VarElect Information Flow

VarElect Scoring

VarElect queries the GeneCards Suite Integrated Biomedical Knowledgebase (which includes GeneCards, MalaCards and LifeMap Discovery) for the specified phenotypes, and scores each hit according to its relevance.

Search query analyses - VarElect supports boolean expressions (using AND, OR, NOT and parenthesis, in addition to quotation marks for exact matches) and finds all genes meeting the criteria in the search query.  Boolean expression examples –

  • brain AND (edema OR plaque)
  • "muscle atrophy"

Genes receive a relevance score depending (in part) on the weight of each query term that appears in relation to a given gene.  The weight of a term is determined by the frequency it appears in association with a gene (term frequency) compared to all genes (inverse document frequency).  If a term appears more often in the annotations associated with a given gene, and less often in all genes, the weight of that term for the given gene increases.

Boosting factors are applied to important fields (e.g disorders are boosted by 2).  In addition, scores of all field hits are added together.

Finding relevant hits - VarElect first finds genes in the input gene symbols list that are directly related to the input phenotypes, and displays those “hits” in the “Directly Related” tab.  Examples include genes where the phenotypes appear in one or more of the publications or disorders associated with the gene.  Scores are calculated as described above.

The symbols of the genes that were not found to be directly related to the input phenotypes are queried to determine indirect connections to the phenotypes via intermediate genes.  For example, a candidate gene, carrying a suspected variant as determined by Next Generation Sequencing, which is not directly connected to the phenotype of interest, may share a pathway with an implicating gene which IS directly connected to the phenotype; this establishes an indirect connection.  Scores are given for implicating genes in relation to both an implicated gene (from the NGS experiment) and the phenotype.  The geometric sum of the scores of the implicating genes of each implicated gene is calculated.

Minicards display the evidence used to connect a gene from an NGS experiment with the phenotypes directly or for the implicating genes which connect it indirectly.

Our search engine is based on Elastic Search. For more information about Elastic Search, please refer to elastic search documentation at (http://www.elasticsearch.org).

WGS non-coding variants

VarElect allows phenotype interpretation for non-coding variants sequenced by Whole Genome Sequencing (WGS).

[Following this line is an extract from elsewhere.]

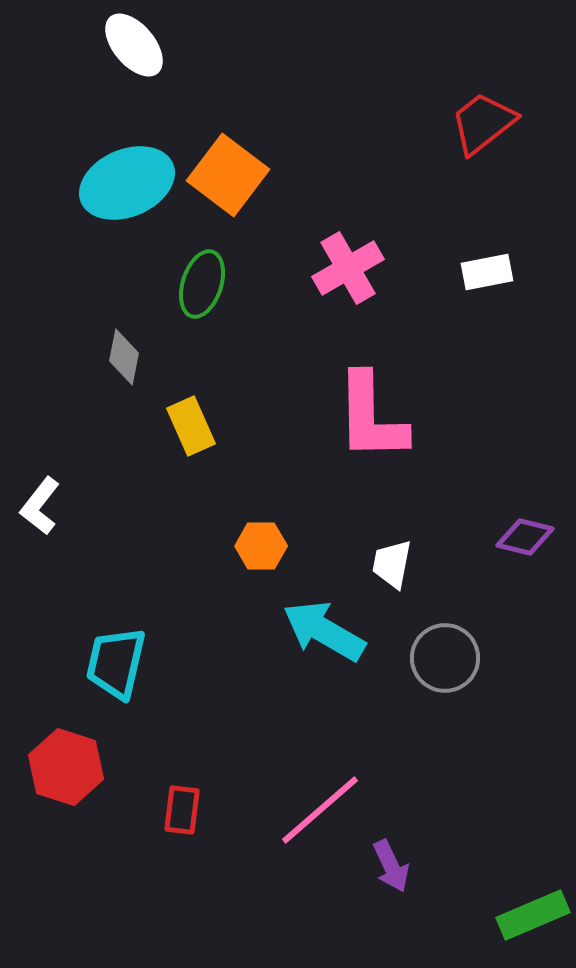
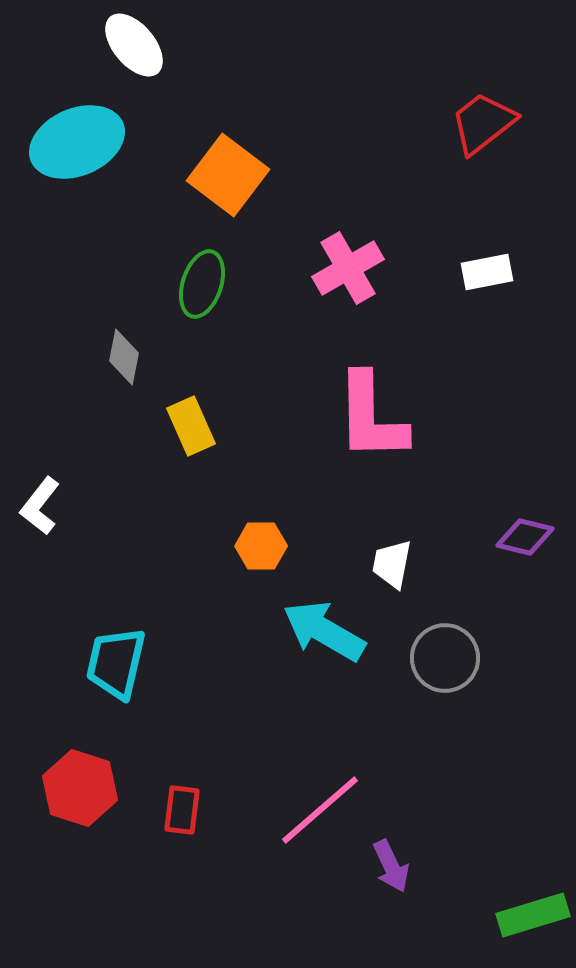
cyan ellipse: moved 50 px left, 41 px up
red hexagon: moved 14 px right, 21 px down
green rectangle: rotated 6 degrees clockwise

This functionality is implemented by leveraging GeneHancer - the regulatory elements (promoters and enhancers) database of the GeneCards Suite (more details in the GeneHancer paper and the GeneCards Guide). In addition to gene symbols, VarElect input can include variant-containing regulatory elements (called GeneHancers), relate them to target genes and include those genes in the VarElect analysis along with variant-containing genes.

After mapping variants of interest to GeneHancers, GeneHancer identifiers (GHids) can be specified in the Gene/GeneHancer input box. In the interpretation results page, genes inferred via GeneHancers are annotated with all genes, marked by the relevant GeneHancer identifier (symbol::GHid).

When analyzing GeneHancers, the phenotype score is calculated as follows. Each gene-GeneHancer association has a total score, calculated by multiplying the GeneHancer confidence score by the GeneHancer–Gene association score. Total scores are normalized to a range of 0.05-0.8, and each gene-phenotype score of the GeneHancer gene target is multiplied by the normalized GeneHancer total score.